Cemetery Information

Country
Poland
Region
Masovian Voivodeship
District
Otwock
Settlement
Karczew
Site address
1, Otwocka Street.
GPS coordinates
52.0805742, 21.2471938
Perimeter length
593 metres
Is the cemetery demolished
no
Type and height of existing fence
There is an iron fence (1.5m high) on stone block posts with decorative elements (stars of David), which was installed in 2006.
Preservation condition
Fenced and protected Jewish cemetery
General site condition
The Jewish cemetery of Karczew is situated on a small hill in the central part of the town. The area is a meadow, covered with wild grasses and rare trees. The south-eastern corner of the historical cemetery area is overbuilt with a private residential household and the western border appears to be partially overbuilt by the Ślusarska Road. The majority of the cemetery is preserved and fenced as a Jewish cemetery. Several hundred tombstones, a modern ohel and an information board are present in the area. Graffiti was seen on some Matzevot.
Number of existing gravestones
436. Some matzevot have inscriptions not only in Hebrew, but also in Russian and Polish.
Date of oldest tombstone
1869, 1876
Date of newest tombstone
1913, 1930
Urgency of erecting a fence
Fence is not needed
Land ownership
Other
Preserved construction on site
There is an Ohel dedicated to Awraham Jehoszua Heszel, son of Mordechaj Twerski (died in 1914).
Drone surveys
No

Historical overview

Jews began to settle in Karczew at the end of the 18th century. In 1921, 836 Jews lived in the town (25.6% of the entire population), most of whom were deported in January 1941 to the Warsaw Ghetto and were murdered a year later in Treblinka.

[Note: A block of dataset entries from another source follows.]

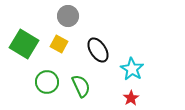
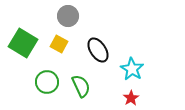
green square: moved 1 px left, 1 px up
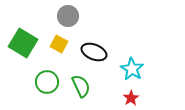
black ellipse: moved 4 px left, 2 px down; rotated 35 degrees counterclockwise
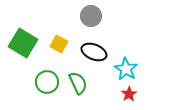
gray circle: moved 23 px right
cyan star: moved 6 px left
green semicircle: moved 3 px left, 3 px up
red star: moved 2 px left, 4 px up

The cemetery is located about 500 m north-west of the town centre, on a sandy hill at Otwocka Street, on a plot of land with an approximate area of 1.86 hectares. The date of its establishment is unknown, though it was likely established at the end of the 18th century or at the beginning of the 19th century. Initially, the cemetery covered a rectangular plot of land measuring 78 x 58 m. During World War II, the Germans carried out executions at the cemetery. The bodies of people who died or were killed in the Ghetto and in a forced labour camp were buried there. In 1948, the bodies of about 200 people who were murdered in 1942 in the Marpe sanatorium, were exhumed and buried in the cemetery. The destruction of the cemetery began during the war and continued through the following decades. Most of the tombstones were removed and demolished. The cemetery became an illegal landfill and a sand mine. In the 1980’s, during the construction of the pumping station, one of the sides of the hill was damaged, which caused the displacement of graves.

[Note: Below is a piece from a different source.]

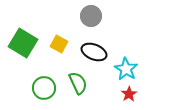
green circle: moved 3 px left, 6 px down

In 2002, thanks to the cooperation of the Jewish Community in Warsaw, the authorities of Karczew, the Polish Jewish Cemeteries Restoration Project, the United States Commission for the Protection of American Heritage Abroad, and private sponsors, the cemetery was fenced and cleaned up. In the cemetery, there are about 150 tombstones in various conditions. From the side of Otwocka Street, remains of the pre-war wall are visible. Around 2016, the ohel of Awraham Jehoszua Heszel, son of Mordechaj Twerski, a tzaddik in Łojów and Cudnów, who died in 1914, was erected. One serious problem in the cemetery is the dune-characteristics of the land. The owner of the cemetery is the Jewish Community in Warsaw and it is listed in the Register of Immovable Monuments of the Masovian Voivodeship (No. 1377, July 26, 1989).